§ **Activity**:
The entries that follow include a run beginning at the line with "ring pip: (114, 174)" and ending at the line with "pinky tip: (651, 601)"; restate that run word for word and leave the rest out.

+++++

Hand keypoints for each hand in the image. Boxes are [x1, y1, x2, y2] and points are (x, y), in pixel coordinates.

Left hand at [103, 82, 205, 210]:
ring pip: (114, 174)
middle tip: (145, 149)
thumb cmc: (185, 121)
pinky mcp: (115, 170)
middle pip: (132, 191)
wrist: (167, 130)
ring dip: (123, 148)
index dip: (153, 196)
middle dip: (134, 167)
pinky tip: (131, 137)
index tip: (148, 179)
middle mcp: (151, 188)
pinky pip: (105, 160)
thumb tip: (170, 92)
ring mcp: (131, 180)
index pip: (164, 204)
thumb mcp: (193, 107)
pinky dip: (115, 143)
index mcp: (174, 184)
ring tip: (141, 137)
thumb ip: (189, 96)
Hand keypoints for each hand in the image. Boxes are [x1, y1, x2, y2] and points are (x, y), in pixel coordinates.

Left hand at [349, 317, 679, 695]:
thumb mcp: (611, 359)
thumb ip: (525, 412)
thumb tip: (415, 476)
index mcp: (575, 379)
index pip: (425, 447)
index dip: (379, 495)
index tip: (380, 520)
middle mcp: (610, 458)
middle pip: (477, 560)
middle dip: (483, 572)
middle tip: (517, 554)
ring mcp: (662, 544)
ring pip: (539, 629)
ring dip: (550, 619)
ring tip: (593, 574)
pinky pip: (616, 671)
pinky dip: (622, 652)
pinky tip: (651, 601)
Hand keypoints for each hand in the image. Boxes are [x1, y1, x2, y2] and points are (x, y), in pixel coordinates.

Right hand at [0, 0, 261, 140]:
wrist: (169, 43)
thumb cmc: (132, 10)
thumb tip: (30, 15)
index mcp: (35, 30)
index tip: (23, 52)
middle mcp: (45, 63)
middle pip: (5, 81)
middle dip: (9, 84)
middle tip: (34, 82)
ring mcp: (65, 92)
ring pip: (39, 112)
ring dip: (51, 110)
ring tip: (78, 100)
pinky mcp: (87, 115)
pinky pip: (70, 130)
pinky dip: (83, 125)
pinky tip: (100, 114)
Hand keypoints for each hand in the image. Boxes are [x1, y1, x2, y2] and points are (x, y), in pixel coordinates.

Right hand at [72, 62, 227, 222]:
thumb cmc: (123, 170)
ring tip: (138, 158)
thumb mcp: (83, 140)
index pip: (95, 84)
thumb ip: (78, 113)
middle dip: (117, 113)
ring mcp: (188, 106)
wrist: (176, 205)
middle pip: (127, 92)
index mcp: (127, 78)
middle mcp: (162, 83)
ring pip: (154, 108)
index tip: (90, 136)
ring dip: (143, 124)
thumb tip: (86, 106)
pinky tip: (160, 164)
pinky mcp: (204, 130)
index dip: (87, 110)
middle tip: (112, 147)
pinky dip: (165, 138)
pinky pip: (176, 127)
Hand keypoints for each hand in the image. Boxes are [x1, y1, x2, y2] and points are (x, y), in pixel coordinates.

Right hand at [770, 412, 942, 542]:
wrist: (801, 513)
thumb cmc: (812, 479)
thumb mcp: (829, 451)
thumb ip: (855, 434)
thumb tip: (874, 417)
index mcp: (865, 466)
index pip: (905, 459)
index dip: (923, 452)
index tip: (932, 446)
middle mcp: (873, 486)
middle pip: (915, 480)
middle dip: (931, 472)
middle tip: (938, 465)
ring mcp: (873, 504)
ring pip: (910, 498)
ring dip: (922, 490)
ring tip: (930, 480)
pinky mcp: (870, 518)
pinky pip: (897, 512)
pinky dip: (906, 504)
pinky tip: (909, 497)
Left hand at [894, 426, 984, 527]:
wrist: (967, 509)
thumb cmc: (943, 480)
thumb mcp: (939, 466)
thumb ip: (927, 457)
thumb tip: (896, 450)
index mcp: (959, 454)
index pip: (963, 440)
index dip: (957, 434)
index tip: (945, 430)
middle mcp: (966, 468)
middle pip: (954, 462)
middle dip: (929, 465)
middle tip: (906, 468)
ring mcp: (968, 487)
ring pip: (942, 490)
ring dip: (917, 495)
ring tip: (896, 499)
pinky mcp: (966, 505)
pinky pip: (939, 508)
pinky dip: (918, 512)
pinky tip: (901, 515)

+++++

§ **Written response**:
ring pip: (114, 174)
middle tip: (145, 149)
thumb cmc: (185, 121)
pinky mcp: (115, 170)
middle pip: (132, 191)
wrist: (167, 130)
ring dip: (123, 148)
index dip: (153, 196)
middle dip: (134, 167)
pinky tip: (131, 137)
index tip: (148, 179)
middle mcp: (151, 188)
pinky pip: (105, 160)
thumb tip: (170, 92)
ring mcp: (131, 180)
index pip: (164, 204)
thumb mcp: (193, 107)
pinky dip: (115, 143)
index mcp: (174, 184)
ring tip: (141, 137)
thumb ip: (189, 96)
Hand keypoints for each hand in the image. Boxes are [x1, y1, x2, y2] and points are (x, y), in pixel coordinates.

Left hand at [349, 317, 679, 695]:
thumb mcp: (611, 359)
thumb ip: (525, 412)
thumb tip: (415, 476)
index mcp: (575, 379)
index pip: (425, 447)
index dip: (379, 495)
index tip: (380, 520)
middle mcp: (610, 458)
middle pip: (477, 560)
middle dip: (483, 572)
middle tip: (517, 554)
ring mcp: (662, 544)
ring pip: (539, 629)
ring dip: (550, 619)
ring tip: (593, 574)
pinky pip: (616, 671)
pinky dip: (622, 652)
pinky tip: (651, 601)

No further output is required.